> 问题与任务
1. 修改练习文本中从“1.猪繁殖与呼吸综合征(PR”起、到“日，保藏号为：CGMCCNo.2392。”为止（包括这两处）的部分，把其中的“保藏日期”改成“寄存日期”，然后写出修改后的这部分。
2. 根据练习文本，重组腺病毒rAd-HS35的保藏日期是哪一天？

> 练习文本
□ □ □ □

1.猪繁殖与呼吸综合征(PRRS)重组腺病毒rAd-HS35，其特征在于，重组腺病毒rAd-HS35在分类上属于：腺病毒科(Adenoviridae)，哺乳动物腺病毒属(Mastadenovirus)，人腺病毒种(Human adenovirus)，分类命名：腺病毒(重组)，已在中国微生物菌种保藏管理委员会普通微生物中心进行保藏，保藏日期为2008年3月4日，保藏号为：CGMCCNo.2392。

□ □ □ □

> 数据摘录
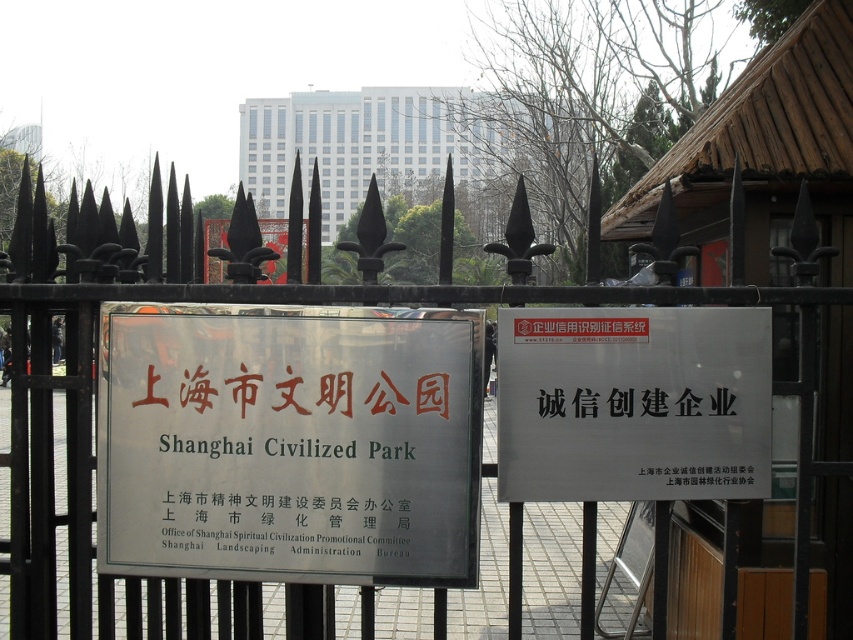
Question: Observing the image, what is the correct spatial positioning of wooden hut at center in reference to black paper sign at center?

Choices:
 (A) right
 (B) left

Answer: (A)

Question: Among these points, which one is nearest to the camera?

Choices:
 (A) [122, 506]
 (B) [506, 346]

Answer: (B)

Question: Which is farther from the black metallic sign at center?

Choices:
 (A) black paper sign at center
 (B) white plastic sign at center

Answer: (B)

Question: Which object is closer to the camera taking this photo?

Choices:
 (A) black metallic sign at center
 (B) white matte sign at center
 (C) wooden hut at center
 (D) white glass building at upper center

Answer: (B)

Question: Can you confirm if wooden hut at center is bigger than black paper sign at center?

Choices:
 (A) no
 (B) yes

Answer: (B)

Question: Can you confirm if white glass building at upper center is positioned to the right of black paper sign at center?

Choices:
 (A) no
 (B) yes

Answer: (A)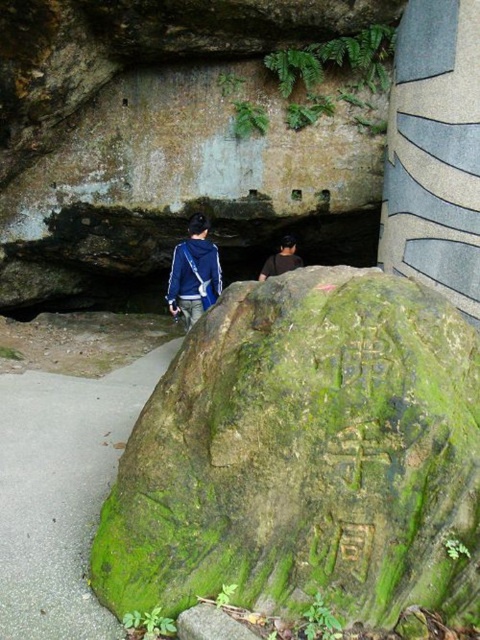
Question: Which object is closer to the camera taking this photo?

Choices:
 (A) green mossy rock at center
 (B) blue fabric jacket at center

Answer: (A)

Question: Is blue fabric jacket at center further to camera compared to dark brown leather jacket at center?

Choices:
 (A) no
 (B) yes

Answer: (A)

Question: Does green mossy rock at center have a greater width compared to blue fabric jacket at center?

Choices:
 (A) yes
 (B) no

Answer: (A)

Question: Is green mossy rock at center below dark brown leather jacket at center?

Choices:
 (A) yes
 (B) no

Answer: (A)

Question: Among these objects, which one is farthest from the camera?

Choices:
 (A) blue fabric jacket at center
 (B) dark brown leather jacket at center
 (C) green mossy rock at center

Answer: (B)

Question: Which object is the farthest from the blue fabric jacket at center?

Choices:
 (A) dark brown leather jacket at center
 (B) green mossy rock at center

Answer: (B)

□ □ □ □

> 参考答案
1.
1.猪繁殖与呼吸综合征(PRRS)重组腺病毒rAd-HS35，其特征在于，重组腺病毒rAd-HS35在分类上属于：腺病毒科(Adenoviridae)，哺乳动物腺病毒属(Mastadenovirus)，人腺病毒种(Human adenovirus)，分类命名：腺病毒(重组)，已在中国微生物菌种保藏管理委员会普通微生物中心进行保藏，寄存日期为2008年3月4日，保藏号为：CGMCCNo.2392。

2. 2008年3月4日。